Set down, character for character, everything in the records below from the line holding "# Configuration" down to the line holding "#### Build the raw chainspec file", and no other line.
━━━━━━━━
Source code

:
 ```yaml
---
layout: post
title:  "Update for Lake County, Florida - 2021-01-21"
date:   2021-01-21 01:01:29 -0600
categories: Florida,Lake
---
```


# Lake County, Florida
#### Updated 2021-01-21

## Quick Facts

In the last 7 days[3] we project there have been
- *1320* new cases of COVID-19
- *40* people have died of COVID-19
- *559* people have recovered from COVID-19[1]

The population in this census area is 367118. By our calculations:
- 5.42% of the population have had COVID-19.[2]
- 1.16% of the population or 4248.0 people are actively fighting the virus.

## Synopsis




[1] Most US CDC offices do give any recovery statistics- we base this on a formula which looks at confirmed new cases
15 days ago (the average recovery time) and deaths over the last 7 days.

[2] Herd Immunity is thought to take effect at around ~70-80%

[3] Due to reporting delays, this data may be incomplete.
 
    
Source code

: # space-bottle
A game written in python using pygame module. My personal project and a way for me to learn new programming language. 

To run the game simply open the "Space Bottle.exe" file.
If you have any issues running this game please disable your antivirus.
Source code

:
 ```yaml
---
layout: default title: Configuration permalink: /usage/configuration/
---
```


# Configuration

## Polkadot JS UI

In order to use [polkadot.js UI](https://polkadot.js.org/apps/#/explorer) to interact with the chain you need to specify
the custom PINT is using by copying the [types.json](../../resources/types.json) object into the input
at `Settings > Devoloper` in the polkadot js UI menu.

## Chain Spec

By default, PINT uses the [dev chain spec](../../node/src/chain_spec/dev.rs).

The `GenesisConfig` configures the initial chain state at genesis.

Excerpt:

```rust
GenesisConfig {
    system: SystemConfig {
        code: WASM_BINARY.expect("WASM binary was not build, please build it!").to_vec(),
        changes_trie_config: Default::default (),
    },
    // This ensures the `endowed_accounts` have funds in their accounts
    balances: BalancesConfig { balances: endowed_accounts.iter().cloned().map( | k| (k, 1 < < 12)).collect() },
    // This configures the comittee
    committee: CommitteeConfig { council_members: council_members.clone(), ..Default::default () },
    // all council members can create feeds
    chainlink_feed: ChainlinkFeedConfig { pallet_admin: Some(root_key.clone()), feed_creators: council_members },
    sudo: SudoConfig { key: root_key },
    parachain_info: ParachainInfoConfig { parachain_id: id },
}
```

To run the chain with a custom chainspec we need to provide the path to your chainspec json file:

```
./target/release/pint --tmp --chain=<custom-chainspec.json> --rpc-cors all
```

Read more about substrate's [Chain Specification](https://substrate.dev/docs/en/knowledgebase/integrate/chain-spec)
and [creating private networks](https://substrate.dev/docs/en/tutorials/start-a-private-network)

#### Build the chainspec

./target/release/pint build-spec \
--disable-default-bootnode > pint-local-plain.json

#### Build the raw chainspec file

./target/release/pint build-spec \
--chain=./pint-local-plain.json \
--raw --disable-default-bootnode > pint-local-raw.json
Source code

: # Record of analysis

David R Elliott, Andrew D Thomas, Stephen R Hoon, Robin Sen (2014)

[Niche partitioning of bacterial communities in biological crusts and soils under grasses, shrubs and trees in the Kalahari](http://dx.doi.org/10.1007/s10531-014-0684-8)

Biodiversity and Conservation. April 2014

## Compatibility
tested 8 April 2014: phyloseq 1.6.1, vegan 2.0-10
━━━━━━━━
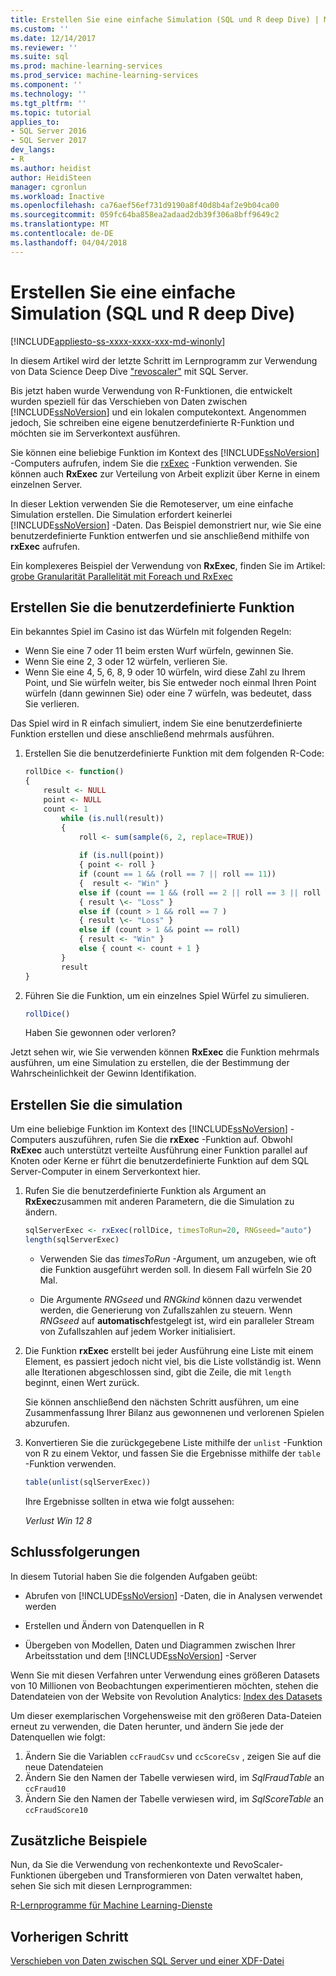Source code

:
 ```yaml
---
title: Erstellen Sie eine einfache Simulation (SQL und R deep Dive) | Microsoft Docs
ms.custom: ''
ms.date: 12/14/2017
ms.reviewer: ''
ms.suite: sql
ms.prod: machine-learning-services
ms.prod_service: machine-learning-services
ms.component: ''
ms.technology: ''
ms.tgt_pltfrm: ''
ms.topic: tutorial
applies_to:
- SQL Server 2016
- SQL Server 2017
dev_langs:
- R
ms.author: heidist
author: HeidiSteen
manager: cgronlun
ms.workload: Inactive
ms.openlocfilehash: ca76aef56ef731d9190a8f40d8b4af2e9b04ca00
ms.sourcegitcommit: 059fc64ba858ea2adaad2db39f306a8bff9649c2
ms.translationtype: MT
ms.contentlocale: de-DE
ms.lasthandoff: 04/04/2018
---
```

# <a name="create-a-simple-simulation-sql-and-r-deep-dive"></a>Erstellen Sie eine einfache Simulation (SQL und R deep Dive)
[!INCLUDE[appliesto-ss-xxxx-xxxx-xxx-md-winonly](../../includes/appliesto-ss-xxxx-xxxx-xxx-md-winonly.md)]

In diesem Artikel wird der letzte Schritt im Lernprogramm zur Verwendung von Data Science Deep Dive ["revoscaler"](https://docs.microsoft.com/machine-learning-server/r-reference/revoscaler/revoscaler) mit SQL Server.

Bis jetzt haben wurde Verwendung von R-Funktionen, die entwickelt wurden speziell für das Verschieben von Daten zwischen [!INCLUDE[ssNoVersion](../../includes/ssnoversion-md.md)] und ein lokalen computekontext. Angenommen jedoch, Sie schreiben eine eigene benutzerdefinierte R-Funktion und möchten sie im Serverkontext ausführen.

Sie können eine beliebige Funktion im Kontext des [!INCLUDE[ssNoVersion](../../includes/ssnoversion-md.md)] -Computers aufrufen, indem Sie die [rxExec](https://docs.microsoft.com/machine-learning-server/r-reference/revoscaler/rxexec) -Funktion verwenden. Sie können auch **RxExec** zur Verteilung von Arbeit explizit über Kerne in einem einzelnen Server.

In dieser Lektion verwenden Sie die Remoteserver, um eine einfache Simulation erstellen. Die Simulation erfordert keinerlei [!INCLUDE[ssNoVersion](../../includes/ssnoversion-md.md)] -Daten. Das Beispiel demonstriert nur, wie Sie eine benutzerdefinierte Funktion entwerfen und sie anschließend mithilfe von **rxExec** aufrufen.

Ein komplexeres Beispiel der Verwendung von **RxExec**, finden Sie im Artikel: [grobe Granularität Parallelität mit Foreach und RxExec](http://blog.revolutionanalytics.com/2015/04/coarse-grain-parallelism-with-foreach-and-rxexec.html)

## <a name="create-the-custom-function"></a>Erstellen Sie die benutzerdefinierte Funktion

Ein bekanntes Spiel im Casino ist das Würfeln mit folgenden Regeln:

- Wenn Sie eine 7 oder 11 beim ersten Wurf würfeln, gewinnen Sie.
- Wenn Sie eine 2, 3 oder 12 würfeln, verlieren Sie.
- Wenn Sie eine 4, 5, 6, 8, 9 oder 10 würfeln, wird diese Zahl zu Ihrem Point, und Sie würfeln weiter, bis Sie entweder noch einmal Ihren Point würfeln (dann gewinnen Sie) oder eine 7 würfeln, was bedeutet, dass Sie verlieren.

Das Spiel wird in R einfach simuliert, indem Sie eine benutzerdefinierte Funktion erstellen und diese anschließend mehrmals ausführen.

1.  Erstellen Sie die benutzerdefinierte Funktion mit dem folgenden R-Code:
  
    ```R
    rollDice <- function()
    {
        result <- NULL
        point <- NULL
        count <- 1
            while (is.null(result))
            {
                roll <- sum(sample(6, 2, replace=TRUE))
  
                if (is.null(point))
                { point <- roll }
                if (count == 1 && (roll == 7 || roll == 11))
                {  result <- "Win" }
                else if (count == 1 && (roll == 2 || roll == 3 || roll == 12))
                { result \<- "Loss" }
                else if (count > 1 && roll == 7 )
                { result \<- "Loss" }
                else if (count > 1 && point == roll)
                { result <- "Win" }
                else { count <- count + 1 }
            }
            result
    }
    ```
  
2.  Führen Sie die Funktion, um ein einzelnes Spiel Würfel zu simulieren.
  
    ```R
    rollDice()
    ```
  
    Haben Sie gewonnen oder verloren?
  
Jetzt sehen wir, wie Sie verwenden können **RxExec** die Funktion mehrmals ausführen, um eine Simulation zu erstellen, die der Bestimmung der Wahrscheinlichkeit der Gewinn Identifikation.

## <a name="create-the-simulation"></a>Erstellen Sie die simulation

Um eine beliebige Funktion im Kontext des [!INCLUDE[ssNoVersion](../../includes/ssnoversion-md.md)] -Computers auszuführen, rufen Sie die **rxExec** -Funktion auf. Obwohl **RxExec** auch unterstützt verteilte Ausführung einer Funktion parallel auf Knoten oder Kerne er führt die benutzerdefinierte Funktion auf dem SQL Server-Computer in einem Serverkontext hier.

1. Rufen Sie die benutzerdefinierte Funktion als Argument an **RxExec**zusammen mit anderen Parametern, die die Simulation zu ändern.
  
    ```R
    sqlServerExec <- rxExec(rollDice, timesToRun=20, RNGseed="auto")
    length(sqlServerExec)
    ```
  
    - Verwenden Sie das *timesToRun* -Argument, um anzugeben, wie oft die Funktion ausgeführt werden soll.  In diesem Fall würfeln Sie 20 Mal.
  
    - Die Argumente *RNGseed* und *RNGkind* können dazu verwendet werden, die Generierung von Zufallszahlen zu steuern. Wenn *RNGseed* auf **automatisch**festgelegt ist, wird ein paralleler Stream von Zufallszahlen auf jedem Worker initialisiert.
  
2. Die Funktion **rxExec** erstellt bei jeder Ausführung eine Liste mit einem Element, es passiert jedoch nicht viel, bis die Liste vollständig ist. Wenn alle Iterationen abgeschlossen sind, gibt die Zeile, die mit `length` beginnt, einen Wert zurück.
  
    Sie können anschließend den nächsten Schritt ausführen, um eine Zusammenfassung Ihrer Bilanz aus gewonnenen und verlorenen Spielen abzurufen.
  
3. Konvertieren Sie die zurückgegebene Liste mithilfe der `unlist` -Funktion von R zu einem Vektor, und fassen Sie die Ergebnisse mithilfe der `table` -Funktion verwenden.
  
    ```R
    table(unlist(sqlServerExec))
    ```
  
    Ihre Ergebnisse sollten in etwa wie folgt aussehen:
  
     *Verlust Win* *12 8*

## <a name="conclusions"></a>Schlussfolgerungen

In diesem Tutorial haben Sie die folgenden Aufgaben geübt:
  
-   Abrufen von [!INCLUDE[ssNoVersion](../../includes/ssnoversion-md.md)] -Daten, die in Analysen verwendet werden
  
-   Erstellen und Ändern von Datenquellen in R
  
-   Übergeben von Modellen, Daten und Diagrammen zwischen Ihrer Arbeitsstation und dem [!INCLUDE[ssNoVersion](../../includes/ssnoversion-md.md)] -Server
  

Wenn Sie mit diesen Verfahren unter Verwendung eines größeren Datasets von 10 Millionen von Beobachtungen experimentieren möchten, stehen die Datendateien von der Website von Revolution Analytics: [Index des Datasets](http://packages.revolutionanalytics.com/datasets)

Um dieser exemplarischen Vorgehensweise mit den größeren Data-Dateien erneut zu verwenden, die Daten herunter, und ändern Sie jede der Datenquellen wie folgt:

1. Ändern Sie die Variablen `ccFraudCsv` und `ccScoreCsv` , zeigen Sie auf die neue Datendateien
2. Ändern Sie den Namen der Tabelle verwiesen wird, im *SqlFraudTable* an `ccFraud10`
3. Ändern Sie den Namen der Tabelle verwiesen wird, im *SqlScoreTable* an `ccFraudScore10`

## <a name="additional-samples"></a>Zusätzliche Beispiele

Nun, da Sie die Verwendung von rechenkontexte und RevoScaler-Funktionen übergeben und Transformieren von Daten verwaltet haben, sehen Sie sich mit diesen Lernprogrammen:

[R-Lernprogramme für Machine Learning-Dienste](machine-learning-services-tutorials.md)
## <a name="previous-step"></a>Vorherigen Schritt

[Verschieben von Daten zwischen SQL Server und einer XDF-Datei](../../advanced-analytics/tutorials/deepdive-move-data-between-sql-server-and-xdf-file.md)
━━━━━━━━
=== Completed task ===
# Configuration

## Polkadot JS UI

In order to use [polkadot.js UI](https://polkadot.js.org/apps/#/explorer) to interact with the chain you need to specify
the custom PINT is using by copying the [types.json](../../resources/types.json) object into the input
at `Settings > Devoloper` in the polkadot js UI menu.

## Chain Spec

By default, PINT uses the [dev chain spec](../../node/src/chain_spec/dev.rs).

The `GenesisConfig` configures the initial chain state at genesis.

Excerpt:

```rust
GenesisConfig {
    system: SystemConfig {
        code: WASM_BINARY.expect("WASM binary was not build, please build it!").to_vec(),
        changes_trie_config: Default::default (),
    },
    // This ensures the `endowed_accounts` have funds in their accounts
    balances: BalancesConfig { balances: endowed_accounts.iter().cloned().map( | k| (k, 1 < < 12)).collect() },
    // This configures the comittee
    committee: CommitteeConfig { council_members: council_members.clone(), ..Default::default () },
    // all council members can create feeds
    chainlink_feed: ChainlinkFeedConfig { pallet_admin: Some(root_key.clone()), feed_creators: council_members },
    sudo: SudoConfig { key: root_key },
    parachain_info: ParachainInfoConfig { parachain_id: id },
}
```

To run the chain with a custom chainspec we need to provide the path to your chainspec json file:

```
./target/release/pint --tmp --chain=<custom-chainspec.json> --rpc-cors all
```

Read more about substrate's [Chain Specification](https://substrate.dev/docs/en/knowledgebase/integrate/chain-spec)
and [creating private networks](https://substrate.dev/docs/en/tutorials/start-a-private-network)

#### Build the chainspec

./target/release/pint build-spec \
--disable-default-bootnode > pint-local-plain.json

#### Build the raw chainspec file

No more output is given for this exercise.